DESCRIPTION OF THE TASK » Please collect and copy out every line in the items below that contains the string "FIFA".

[Records excerpted from a collection]
* * *

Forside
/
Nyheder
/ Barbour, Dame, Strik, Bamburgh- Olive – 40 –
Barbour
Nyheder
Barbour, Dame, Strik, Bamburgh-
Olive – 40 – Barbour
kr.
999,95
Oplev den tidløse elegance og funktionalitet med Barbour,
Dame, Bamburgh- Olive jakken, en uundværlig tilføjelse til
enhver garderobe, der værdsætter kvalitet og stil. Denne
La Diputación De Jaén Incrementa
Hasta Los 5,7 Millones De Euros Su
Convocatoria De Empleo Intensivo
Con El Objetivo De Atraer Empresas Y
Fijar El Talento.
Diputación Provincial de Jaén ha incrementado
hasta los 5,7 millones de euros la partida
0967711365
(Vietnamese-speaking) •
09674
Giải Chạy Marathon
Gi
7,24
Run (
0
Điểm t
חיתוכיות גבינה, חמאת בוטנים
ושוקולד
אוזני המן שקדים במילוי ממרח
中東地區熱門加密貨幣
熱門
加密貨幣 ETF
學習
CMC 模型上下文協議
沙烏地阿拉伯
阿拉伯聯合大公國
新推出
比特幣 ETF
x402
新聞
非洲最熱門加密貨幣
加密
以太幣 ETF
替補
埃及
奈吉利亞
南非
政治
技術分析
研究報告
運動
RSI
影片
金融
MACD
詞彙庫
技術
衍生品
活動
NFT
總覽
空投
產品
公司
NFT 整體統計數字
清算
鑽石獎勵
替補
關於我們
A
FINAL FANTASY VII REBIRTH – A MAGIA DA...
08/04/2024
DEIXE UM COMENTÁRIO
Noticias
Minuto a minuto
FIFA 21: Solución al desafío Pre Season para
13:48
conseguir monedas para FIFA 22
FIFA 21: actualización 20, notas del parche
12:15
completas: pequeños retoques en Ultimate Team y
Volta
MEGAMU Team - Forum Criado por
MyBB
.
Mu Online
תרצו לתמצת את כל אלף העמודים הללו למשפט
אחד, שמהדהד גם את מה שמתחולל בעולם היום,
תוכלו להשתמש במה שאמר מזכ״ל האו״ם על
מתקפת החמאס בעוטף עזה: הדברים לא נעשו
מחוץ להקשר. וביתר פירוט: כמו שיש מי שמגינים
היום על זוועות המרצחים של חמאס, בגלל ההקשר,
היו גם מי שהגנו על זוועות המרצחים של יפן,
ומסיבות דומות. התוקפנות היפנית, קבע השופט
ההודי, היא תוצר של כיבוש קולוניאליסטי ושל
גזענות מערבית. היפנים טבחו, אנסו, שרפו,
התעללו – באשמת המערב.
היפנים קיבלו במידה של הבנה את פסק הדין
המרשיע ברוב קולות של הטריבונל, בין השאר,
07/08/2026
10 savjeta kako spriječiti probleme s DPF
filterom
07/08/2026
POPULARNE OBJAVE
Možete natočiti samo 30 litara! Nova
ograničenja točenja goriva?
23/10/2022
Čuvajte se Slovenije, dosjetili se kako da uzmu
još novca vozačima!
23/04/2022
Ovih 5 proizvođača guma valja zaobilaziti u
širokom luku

* * *

WRITTEN ANSWER »
FIFA 21: Solución al desafío Pre Season para
conseguir monedas para FIFA 22
FIFA 21: actualización 20, notas del parche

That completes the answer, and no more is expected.